When I grew up in the 30s and 40s, solitude was easily accessible. We had a quiet household, and I could always hide under a chair or, by the time I was 8 years old, in a tree. Our only “devices” were: a telephone, a radio (in a cabinet with a phonograph record player), a doorbell, and a clock which did nothing more than tell the time. The understanding that every individual on earth needed space and time “to wander off” was a given in our home, and we respected each other’s privacy.
Today I wonder how many younger people (with the exception of a few individualistic types like the Kaufmans) even begin to comprehend what solitude actually is, let alone want to pursue it. An astonishing amount of everyday life is social, groupy, organized, and pre-planned—frequently controlled by the detached stroke of a finger on a device.
I see people striding the park path outside our front door, with eyes and ears (or both) literally glued to whatever device at hand. Do they hear the mourning dove in the bush, or the sand hill cranes yodeling overhead in the clouds? Do they see the fat, pregnant buds on the chestnut tree a few feet from the path? When May wafts in, will the device-laden striders even bother to inhale and exclaim over the perfume of the French lilacs which abound in our neighborhood? Will the device-embellished ears be able (or even want!) to hear the fountain in our local pond, or the redwings nesting in the reeds beside our local lake?
Our park path is lovely, bordered by a nature preserve on the east side. It deserves strollers, as well as striders—some of whom may be hustling along for the sake of good health. Strollers like me also walk for health—soul health, which I happen to think is even more vital (and certainly more eternally valuable) than the beneficial aspect of body maintenance. Yet the majority of park users stride rather than stroll.
I often wonder what the present generation of activity-driven, device-dependent, socially-oriented individuals will do when they add a few years and the inevitable stresses of life to their résumés of non-stop everything—everything but substance for soul and spirit, that is. I visualize that an indescribable dryness will set in—a thirst which no material goods, or frenzy for social contacts and career advancements, will ever quench in a million years.
DRY, DRY, DRY! The absence of everything but perhaps a desire to “wander off”—without even beginning to fathom how that may be done! No turned upside down chair to hide under. No metaphorical tree. No hypothetical REBEL HEART sailboat. A park path perhaps, but not even the foggiest knowledge of how to stroll rather than stride on the path, with all ones senses attuned to the beautiful nature along the way.
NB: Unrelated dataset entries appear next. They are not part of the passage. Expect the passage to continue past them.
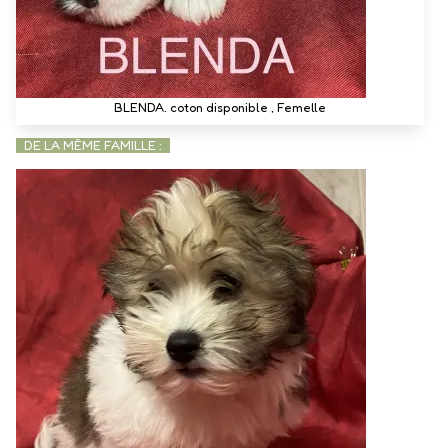
BLENDA. coton disponible , Femelle
DE LA MÊME FAMILLE :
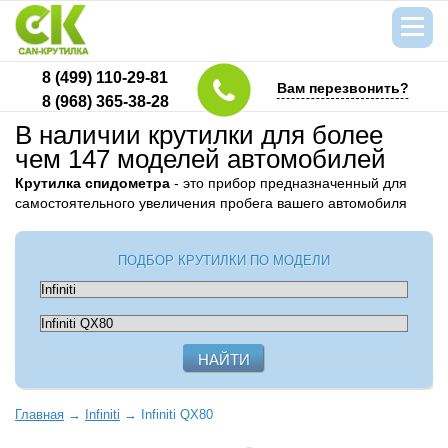
8 (499) 110-29-81
Вам перезвонить?
8 (968) 365-38-28
В наличии крутилки для более
чем 147 моделей автомобилей
Крутилка спидометра
- это прибор предназначенный для
самостоятельного увеличения пробега вашего автомобиля
ПОДБОР КРУТИЛКИ ПО МОДЕЛИ
Главная
→
Infiniti
→
Infiniti QX80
Off course the only lasting cure for dryness, driven-ness, and people-produced burn-out is to drink deeply from the well-spring of LIVING WATER in Christ Jesus—to accept His sacrifice for our sin at Calvary and rejoice in His Risen Life which indwells those of us who trust in Him. He provides a depth of inner solitude wherever we are. That solitude is fed by removing ourselves whenever we can—from the crowd, from our electronic devices and our daily agendas.
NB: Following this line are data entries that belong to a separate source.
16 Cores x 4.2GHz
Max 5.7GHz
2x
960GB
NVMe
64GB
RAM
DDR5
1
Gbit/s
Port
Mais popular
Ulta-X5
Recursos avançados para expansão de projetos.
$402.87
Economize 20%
And that solitude is fed by whatever kind of retreat appeals to whomever we are—be the escape a turned over chair, a tree, a forest trail, a park path, or a sailing vessel.
I’m thankful for the Kaufman family—for the fact that they have returned safely. I pray that their sick little one will continue to heal with no complications. And I’m thankful for the Kaufmans’ reminder of something important: a passion for solitude. Although my preferences run to forest trails, the rivers and lakes of Wisconsin, and the path around our neighborhood park, I thoroughly track with concept behind the REBEL HEART!
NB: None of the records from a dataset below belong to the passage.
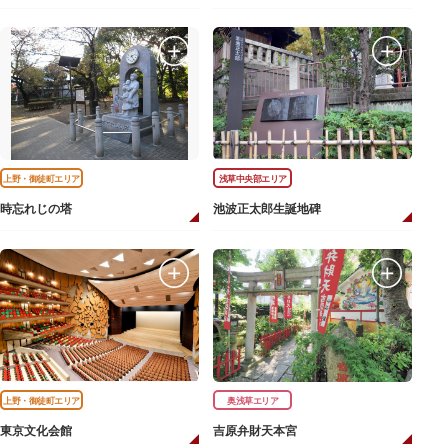
上野・御徒町エリア
浅草中央部エリア
時忘れじの塔
池波正太郎生誕地碑
上野・御徒町エリア
奥浅草エリア
東京文化会館
吉原弁財天本宮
Margaret L. Been, April 2014
NOTE: Awhile back, a Christian friend described me to a group we were in together, with these words: “Look at her. She has REBEL written all over her.”
We all laughed, realizing that my personal rebellions have nothing to do with any kind of anarchy. I will never challenge or rebel against my life-enhancing Judeo-Christian values. But yes, I do have a rebel heart. Perhaps I’ll share more of that with you in an future entry.
Or maybe I don’t need to share. Perhaps, in the 5 and 1/2 years I’ve been blogging you’ve discerned exactly what I mean by my rebel heart!